In order to prove that the sum of a rational number and an irrational number is irrational, we will use a proof by contraction.
What is a proof by contradiction?
Suppose we want to prove that a math statement is true. The first thing to do is to assume that the math statement is false. Then you need to show that this will lead to a contradiction. If it leads to a contradiction, then the statement must be true.
Assume that the the sum of a rational number and an irrational number is not irrational, but rational.
rational number + irrational number = rational
Let x / y represent the rational number, let a represent the irrational number, and let m / n represent the sum that is "rational"
x / y + a = m / n
Isolate a by subtracting x / y from each side of the equation.

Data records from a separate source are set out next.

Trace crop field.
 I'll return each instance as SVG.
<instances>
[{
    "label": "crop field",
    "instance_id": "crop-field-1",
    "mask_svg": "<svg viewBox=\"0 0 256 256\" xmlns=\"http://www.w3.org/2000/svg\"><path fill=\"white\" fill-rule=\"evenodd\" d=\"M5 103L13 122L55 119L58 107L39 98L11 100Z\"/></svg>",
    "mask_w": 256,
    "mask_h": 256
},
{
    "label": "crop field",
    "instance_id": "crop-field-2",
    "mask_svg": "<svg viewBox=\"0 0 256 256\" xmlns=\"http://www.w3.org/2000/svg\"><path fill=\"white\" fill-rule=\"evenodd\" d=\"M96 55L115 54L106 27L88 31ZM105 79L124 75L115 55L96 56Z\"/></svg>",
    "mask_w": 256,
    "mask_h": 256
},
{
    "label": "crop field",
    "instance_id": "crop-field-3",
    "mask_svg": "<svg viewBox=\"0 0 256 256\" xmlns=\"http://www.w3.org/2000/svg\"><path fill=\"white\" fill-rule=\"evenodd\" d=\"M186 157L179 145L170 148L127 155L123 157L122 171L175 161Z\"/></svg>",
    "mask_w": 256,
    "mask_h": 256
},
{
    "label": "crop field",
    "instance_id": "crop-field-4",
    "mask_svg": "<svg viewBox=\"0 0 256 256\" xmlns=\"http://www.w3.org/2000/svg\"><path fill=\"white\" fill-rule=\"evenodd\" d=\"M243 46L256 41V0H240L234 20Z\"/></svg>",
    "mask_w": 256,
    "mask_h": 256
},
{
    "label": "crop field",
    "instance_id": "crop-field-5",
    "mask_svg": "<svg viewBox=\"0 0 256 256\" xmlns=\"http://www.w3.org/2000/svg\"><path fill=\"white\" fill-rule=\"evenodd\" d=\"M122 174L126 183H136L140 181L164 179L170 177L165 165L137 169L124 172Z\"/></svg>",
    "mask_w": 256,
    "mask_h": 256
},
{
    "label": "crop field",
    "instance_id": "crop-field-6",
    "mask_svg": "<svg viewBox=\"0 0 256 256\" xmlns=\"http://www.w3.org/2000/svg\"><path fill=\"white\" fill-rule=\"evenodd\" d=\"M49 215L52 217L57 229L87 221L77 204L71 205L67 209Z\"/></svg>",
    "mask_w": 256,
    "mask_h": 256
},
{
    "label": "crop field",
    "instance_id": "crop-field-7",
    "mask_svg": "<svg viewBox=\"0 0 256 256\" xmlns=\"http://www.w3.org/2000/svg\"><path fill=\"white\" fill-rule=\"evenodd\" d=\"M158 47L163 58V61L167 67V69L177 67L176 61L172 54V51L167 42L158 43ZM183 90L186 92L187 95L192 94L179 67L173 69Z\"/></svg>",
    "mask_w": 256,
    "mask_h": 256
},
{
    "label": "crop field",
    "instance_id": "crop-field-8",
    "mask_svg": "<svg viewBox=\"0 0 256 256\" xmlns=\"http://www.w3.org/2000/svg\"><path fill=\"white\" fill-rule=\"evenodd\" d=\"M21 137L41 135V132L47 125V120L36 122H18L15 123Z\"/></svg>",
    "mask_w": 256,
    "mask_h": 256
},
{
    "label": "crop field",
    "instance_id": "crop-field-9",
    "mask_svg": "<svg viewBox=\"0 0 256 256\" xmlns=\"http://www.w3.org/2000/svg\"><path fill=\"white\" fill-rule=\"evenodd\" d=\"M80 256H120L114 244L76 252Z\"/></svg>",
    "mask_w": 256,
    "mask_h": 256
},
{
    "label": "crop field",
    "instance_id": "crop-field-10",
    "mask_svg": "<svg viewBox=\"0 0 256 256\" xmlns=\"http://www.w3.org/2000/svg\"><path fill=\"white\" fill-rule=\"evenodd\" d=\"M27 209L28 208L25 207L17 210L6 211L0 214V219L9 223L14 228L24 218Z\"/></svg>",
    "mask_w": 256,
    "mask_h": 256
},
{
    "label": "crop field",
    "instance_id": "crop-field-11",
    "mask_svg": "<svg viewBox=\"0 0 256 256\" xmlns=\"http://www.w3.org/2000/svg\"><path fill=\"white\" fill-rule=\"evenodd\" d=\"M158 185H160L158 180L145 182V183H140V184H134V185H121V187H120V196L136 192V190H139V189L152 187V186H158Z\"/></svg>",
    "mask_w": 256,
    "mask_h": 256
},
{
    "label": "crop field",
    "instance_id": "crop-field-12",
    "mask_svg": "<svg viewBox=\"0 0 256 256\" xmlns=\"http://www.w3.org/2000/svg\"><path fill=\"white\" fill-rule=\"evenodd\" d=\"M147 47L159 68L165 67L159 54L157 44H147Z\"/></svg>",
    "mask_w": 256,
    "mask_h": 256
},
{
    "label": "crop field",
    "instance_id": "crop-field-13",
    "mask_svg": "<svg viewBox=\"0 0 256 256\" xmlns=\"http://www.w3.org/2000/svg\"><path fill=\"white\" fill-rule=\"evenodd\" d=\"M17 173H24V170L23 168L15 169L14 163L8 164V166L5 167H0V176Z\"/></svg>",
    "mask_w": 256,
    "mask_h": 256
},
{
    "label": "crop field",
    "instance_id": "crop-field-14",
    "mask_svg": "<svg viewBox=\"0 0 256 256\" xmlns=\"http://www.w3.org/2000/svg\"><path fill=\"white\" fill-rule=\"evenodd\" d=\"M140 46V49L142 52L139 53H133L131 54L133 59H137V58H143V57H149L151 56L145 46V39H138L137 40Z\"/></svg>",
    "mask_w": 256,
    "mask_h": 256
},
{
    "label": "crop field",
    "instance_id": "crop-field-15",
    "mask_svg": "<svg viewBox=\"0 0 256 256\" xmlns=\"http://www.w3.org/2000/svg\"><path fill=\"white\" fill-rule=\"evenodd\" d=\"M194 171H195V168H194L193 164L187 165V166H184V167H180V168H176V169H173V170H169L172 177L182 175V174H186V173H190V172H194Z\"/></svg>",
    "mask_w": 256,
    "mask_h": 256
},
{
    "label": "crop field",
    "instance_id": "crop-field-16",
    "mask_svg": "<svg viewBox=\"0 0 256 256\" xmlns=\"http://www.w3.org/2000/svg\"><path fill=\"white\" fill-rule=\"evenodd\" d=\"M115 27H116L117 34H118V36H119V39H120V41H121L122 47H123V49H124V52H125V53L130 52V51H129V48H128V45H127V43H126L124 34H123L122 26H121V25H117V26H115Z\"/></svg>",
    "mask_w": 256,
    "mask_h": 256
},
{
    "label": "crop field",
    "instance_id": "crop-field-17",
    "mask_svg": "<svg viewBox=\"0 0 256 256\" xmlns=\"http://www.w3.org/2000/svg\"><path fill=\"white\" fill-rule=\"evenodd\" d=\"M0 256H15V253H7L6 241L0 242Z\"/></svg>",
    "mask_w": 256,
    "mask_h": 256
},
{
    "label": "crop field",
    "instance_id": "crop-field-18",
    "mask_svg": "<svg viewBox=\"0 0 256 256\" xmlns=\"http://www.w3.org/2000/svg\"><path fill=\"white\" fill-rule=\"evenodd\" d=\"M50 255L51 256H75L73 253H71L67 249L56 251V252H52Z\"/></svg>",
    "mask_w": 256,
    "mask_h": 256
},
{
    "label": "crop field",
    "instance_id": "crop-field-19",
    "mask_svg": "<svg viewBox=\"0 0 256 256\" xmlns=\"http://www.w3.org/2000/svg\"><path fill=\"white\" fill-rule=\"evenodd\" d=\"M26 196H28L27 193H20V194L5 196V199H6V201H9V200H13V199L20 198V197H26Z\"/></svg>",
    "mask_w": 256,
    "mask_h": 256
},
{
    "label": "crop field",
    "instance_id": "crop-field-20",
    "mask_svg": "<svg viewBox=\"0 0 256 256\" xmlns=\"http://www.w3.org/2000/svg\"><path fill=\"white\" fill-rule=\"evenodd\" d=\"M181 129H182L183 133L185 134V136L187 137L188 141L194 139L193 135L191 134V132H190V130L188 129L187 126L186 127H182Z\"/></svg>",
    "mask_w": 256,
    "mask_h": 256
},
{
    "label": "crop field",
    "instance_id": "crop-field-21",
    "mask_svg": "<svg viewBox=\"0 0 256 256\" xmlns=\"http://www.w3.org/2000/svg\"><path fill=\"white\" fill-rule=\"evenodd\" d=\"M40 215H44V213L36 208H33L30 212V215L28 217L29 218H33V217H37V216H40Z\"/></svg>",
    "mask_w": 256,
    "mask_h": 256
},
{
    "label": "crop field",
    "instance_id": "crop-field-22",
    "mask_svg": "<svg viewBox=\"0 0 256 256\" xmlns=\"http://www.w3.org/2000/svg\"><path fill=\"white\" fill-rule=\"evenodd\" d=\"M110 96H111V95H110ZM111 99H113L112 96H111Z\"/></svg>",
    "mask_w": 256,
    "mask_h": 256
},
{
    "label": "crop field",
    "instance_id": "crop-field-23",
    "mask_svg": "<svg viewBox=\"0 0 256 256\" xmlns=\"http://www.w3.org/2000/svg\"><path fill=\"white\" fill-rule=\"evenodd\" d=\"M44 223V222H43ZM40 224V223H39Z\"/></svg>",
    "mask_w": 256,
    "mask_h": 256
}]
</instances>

x / y - x / y + a = m / n - x / y
0 + a = m / n - x / y
a = m / n - x / y
Write m / n - x / y with the same denominator.
a = m / n - x / y
The common denominator is ny
Multiply m / n and x / y by ny / ny
a = (m / n)(ny / ny) - (x / y)(ny / ny)
a = (m × ny / (n^{2}y) - (x × ny / (ny^{2})
a = (my / (ny) - (xn / (ny)
a = (my - xn) / (ny)
If x / y and m / n are rational numbers, then we know that x, y, m, and n are integers. This means my, xn, and ny are integers. This will also mean that my - xn is an integer.
Therefore, the expression a = (my - xn) / (ny) is a rational number since it is made by dividing two integers.
This is a contradiction since a is an irrational number as stated above. a cannot be rational and irrational at the same.
Therefore, we can conclude that the sum of a rational number and an irrational number is indeed irrational.